+++ Exercise data

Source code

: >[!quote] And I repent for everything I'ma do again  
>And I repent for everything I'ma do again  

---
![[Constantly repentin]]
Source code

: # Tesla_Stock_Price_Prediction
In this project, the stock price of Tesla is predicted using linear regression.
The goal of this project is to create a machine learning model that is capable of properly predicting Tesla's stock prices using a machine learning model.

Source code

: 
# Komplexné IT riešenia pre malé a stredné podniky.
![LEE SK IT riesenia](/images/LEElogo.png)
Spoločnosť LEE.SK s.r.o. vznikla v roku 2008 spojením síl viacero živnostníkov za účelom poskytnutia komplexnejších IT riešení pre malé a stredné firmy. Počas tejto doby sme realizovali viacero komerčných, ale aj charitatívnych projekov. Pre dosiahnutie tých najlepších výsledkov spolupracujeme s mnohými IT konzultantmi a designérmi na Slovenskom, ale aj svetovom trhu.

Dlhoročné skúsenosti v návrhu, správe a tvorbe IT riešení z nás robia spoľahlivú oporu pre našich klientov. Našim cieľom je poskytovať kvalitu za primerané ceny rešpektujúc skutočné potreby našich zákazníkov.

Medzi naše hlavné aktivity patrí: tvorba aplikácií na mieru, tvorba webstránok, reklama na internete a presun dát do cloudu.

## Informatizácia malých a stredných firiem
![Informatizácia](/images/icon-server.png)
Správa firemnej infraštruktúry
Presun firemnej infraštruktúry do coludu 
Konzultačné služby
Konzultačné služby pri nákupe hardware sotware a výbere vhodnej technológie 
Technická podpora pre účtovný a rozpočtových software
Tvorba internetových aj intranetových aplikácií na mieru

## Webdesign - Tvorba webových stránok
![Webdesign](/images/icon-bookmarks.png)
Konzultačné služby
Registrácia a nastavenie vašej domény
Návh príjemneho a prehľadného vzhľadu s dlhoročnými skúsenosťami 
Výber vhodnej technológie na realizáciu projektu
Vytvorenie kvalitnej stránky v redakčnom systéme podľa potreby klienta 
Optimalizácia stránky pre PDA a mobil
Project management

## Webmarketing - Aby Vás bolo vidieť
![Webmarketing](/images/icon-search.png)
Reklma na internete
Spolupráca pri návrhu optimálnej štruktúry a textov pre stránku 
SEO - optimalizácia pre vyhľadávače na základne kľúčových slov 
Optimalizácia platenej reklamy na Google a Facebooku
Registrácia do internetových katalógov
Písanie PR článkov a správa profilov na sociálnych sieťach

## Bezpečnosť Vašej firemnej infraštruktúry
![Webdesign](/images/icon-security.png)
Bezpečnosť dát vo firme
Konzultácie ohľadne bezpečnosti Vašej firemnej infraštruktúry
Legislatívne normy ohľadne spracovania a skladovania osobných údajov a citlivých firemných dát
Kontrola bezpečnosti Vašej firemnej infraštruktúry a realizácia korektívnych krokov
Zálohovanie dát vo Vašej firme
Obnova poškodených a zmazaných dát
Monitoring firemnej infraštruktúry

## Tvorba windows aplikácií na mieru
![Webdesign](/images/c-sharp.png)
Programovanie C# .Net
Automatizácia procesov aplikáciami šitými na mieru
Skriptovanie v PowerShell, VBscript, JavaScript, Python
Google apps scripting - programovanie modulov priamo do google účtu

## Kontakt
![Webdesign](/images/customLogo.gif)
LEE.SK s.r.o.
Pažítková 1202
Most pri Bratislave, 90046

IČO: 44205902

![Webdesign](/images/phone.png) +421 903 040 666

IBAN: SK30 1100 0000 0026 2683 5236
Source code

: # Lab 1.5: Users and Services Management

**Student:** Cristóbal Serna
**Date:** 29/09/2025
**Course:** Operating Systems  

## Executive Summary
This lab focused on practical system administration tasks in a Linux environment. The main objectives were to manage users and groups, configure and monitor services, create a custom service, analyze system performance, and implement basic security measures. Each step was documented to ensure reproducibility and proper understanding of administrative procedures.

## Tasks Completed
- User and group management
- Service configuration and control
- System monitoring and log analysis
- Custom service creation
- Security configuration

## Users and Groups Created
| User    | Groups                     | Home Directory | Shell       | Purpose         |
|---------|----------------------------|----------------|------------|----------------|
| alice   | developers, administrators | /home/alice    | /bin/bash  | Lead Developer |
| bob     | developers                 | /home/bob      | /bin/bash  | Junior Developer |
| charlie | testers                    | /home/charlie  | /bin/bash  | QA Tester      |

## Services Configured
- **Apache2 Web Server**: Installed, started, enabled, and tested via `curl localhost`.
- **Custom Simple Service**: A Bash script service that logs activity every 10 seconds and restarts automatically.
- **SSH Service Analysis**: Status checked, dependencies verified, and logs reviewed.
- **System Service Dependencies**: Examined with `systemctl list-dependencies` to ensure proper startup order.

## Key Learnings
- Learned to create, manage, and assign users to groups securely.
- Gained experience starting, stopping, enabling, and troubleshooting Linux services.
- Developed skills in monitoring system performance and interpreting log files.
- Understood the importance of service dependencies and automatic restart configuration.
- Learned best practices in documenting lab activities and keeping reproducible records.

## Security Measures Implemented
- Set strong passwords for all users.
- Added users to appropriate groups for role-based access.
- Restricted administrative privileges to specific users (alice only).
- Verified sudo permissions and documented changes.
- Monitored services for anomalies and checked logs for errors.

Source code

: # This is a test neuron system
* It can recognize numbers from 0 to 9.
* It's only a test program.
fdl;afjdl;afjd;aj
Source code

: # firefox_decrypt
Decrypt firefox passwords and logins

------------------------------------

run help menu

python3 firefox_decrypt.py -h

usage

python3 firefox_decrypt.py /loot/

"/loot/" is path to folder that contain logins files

++++++

■ **Exercise brief**: Copy each line of the data above that holds "Developer".

■ **Task response**:
| alice   | developers, administrators | /home/alice    | /bin/bash  | Lead Developer |
| bob     | developers                 | /home/bob      | /bin/bash  | Junior Developer |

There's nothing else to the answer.